В передней пахло миндалем и ванилью. Авиталь, с испачканными в муке руками, выглянула из кухни. Шмуэль, наклонившись, едва успел ее поцеловать, как из гостиной выбежали дети, Давид и Мирьям, погодки. Прыгая, перекрикивая друг друга, малыши полезли к нему на руки.
После обеда Авиталь уселась в большом кресле у камина, и принялась проверять тетради. Она преподавала в той самой еврейской школе для девочек, которую когда-то открыла Джо. Шмуэль устроился у ее ног, на ковре, и сказал детям: «Ну, слушайте».
Он всегда рассказывал им о своем дне. Давиду было восемь, Мирьям семь. Они оба говорили, что хотят стать врачами. «Ампутация прошла удачно, - закончил Шмуэль, - а потом я писал истории болезни и больше ничего сегодня не случилось».
Темноволосый, темноглазый Давид подпер подбородок кулаком: «Врачу надо не только уметь лечить, папа. Надо быть очень аккуратным».
-Да, - хитро усмехнулась Мирьям. У нее были прозрачные, большие, светло-голубые глаза ее прабабушки. Когда она родилась, Дебора, взяв внучку на руки, ласково покачала младенца: «Она на тетю Джо похожа. Да и на меня, - она ласково коснулась головы новорожденной, - и на маму мою.
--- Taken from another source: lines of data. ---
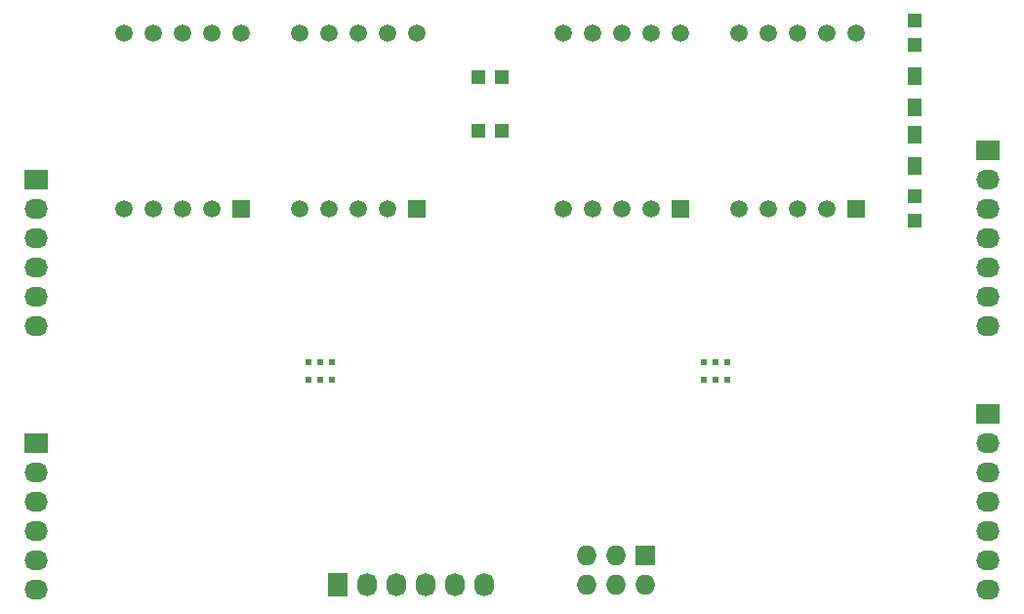
<source format=gbs>
G04 #@! TF.FileFunction,Soldermask,Bot*
%FSLAX46Y46*%
G04 Gerber Fmt 4.6, Leading zero omitted, Abs format (unit mm)*
G04 Created by KiCad (PCBNEW 0.201508140901+6091~28~ubuntu14.04.1-product) date Tue 08 Dec 2015 09:17:10 PM CET*
%MOMM*%
G01*
G04 APERTURE LIST*
%ADD10C,0.100000*%
%ADD11R,1.500000X1.500000*%
%ADD12C,1.500000*%
%ADD13R,1.198880X1.198880*%
%ADD14R,2.032000X1.727200*%
%ADD15O,2.032000X1.727200*%
%ADD16R,1.300000X1.500000*%
%ADD17R,1.727200X1.727200*%
%ADD18O,1.727200X1.727200*%
%ADD19R,1.727200X2.032000*%
%ADD20O,1.727200X2.032000*%
%ADD21C,0.609600*%
G04 APERTURE END LIST*
D10*
D11*
X190500000Y-63500000D03*
D12*
X187960000Y-63500000D03*
X185420000Y-63500000D03*
X182880000Y-63500000D03*
X180340000Y-63500000D03*
X180340000Y-48260000D03*
X182880000Y-48260000D03*
X185420000Y-48260000D03*
X187960000Y-48260000D03*
X190500000Y-48260000D03*
D11*
X175260000Y-63500000D03*
D12*
X172720000Y-63500000D03*
X170180000Y-63500000D03*
X167640000Y-63500000D03*
X165100000Y-63500000D03*
X165100000Y-48260000D03*
X167640000Y-48260000D03*
X170180000Y-48260000D03*
X172720000Y-48260000D03*
X175260000Y-48260000D03*
D11*
X152400000Y-63500000D03*
D12*
X149860000Y-63500000D03*
X147320000Y-63500000D03*
X144780000Y-63500000D03*
X142240000Y-63500000D03*
X142240000Y-48260000D03*
X144780000Y-48260000D03*
X147320000Y-48260000D03*
X149860000Y-48260000D03*
X152400000Y-48260000D03*
D11*
X137160000Y-63500000D03*
D12*
X134620000Y-63500000D03*
X132080000Y-63500000D03*
X129540000Y-63500000D03*
X127000000Y-63500000D03*
X127000000Y-48260000D03*
X129540000Y-48260000D03*
X132080000Y-48260000D03*
X134620000Y-48260000D03*
X137160000Y-48260000D03*
D13*
X159799020Y-56769000D03*
X157700980Y-56769000D03*
X159799020Y-52070000D03*
X157700980Y-52070000D03*
X195580000Y-49309020D03*
X195580000Y-47210980D03*
X195580000Y-62450980D03*
X195580000Y-64549020D03*
D14*
X119380000Y-83820000D03*
D15*
X119380000Y-86360000D03*
X119380000Y-88900000D03*
X119380000Y-91440000D03*
X119380000Y-93980000D03*
X119380000Y-96520000D03*
D14*
X201930000Y-81280000D03*
D15*
X201930000Y-83820000D03*
X201930000Y-86360000D03*
X201930000Y-88900000D03*
X201930000Y-91440000D03*
X201930000Y-93980000D03*
X201930000Y-96520000D03*
D16*
X195580000Y-51990000D03*
X195580000Y-54690000D03*
X195580000Y-59770000D03*
X195580000Y-57070000D03*
D17*
X172212000Y-93599000D03*
D18*
X172212000Y-96139000D03*
X169672000Y-93599000D03*
X169672000Y-96139000D03*
X167132000Y-93599000D03*
X167132000Y-96139000D03*
D14*
X119380000Y-60960000D03*
D15*
X119380000Y-63500000D03*
X119380000Y-66040000D03*
X119380000Y-68580000D03*
X119380000Y-71120000D03*
X119380000Y-73660000D03*
D14*
X201930000Y-58420000D03*
D15*
X201930000Y-60960000D03*
X201930000Y-63500000D03*
X201930000Y-66040000D03*
X201930000Y-68580000D03*
X201930000Y-71120000D03*
X201930000Y-73660000D03*
D19*
X145542000Y-96139000D03*
D20*
X148082000Y-96139000D03*
X150622000Y-96139000D03*
X153162000Y-96139000D03*
X155702000Y-96139000D03*
X158242000Y-96139000D03*
D21*
X143002000Y-78359000D03*
X144018000Y-78359000D03*
X145034000Y-78359000D03*
X144018000Y-76835000D03*
X143002000Y-76835000D03*
X145034000Y-76835000D03*
X177292000Y-78359000D03*
X178308000Y-78359000D03*
X179324000Y-78359000D03*
X178308000Y-76835000D03*
X177292000Y-76835000D03*
X179324000Y-76835000D03*
M02*

</source>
Красавица, - она присела на кровать и подала девочку Авиталь.
Мирьям вздернула подбородок: «Я очень аккуратная, Давид. Не то, что ты. Папа, - она подергала Шмуэля за рукав рубашки, - а можно, я поеду в Америку. Ты говорил, что бабушка Эстер хочет открыть медицинский колледж, где будут учиться девочки.
-Если бабушка Эстер чего-то хочет, - отозвалась Авиталь, - она этого добивается, милая.
Когда Давид укладывал детей спать, дочь, зевая, свернулась в клубочек: «И кинжал я в Америку возьму, папа. Это ведь мой кинжал, не Давида, - она, было, приподнялась на локте, но Шмуэль поцеловал ее: «Давид спит давно, и тебе пора. Возьмешь, конечно».
Дождь шуршал за ставнями спальни. Авиталь, в кружевной рубашке, сидела, поджав под себя ноги, расчесывая длинные, густые, темные волосы. Шмуэль взял у нее серебряный гребень: «Теперь я. А ты отдыхай»
В ее больших глазах играли искорки огня. Авиталь рассмеялась: «Я тебе не говорила. Когда ты с мамой своей в Иерусалим приехал, после Батавии, все наши девушки в тебя влюбились».
Он приподнял волосы и поцеловал нежную, сладкую шею.
-Я знаю, - усмехнулся Шмуэль, - видел, дорогая моя. А я в тебя влюбился, и сразу пошел к этому вашему раву Коэну, - он все не мог оторваться от нее. Авиталь, повернувшись, взметнув волосами, забрав у него гребень, бросила его на пол. «И что рав Коэн, - поинтересовалась она, медленно снимая с мужа рубашку, - что он тебе сказал?»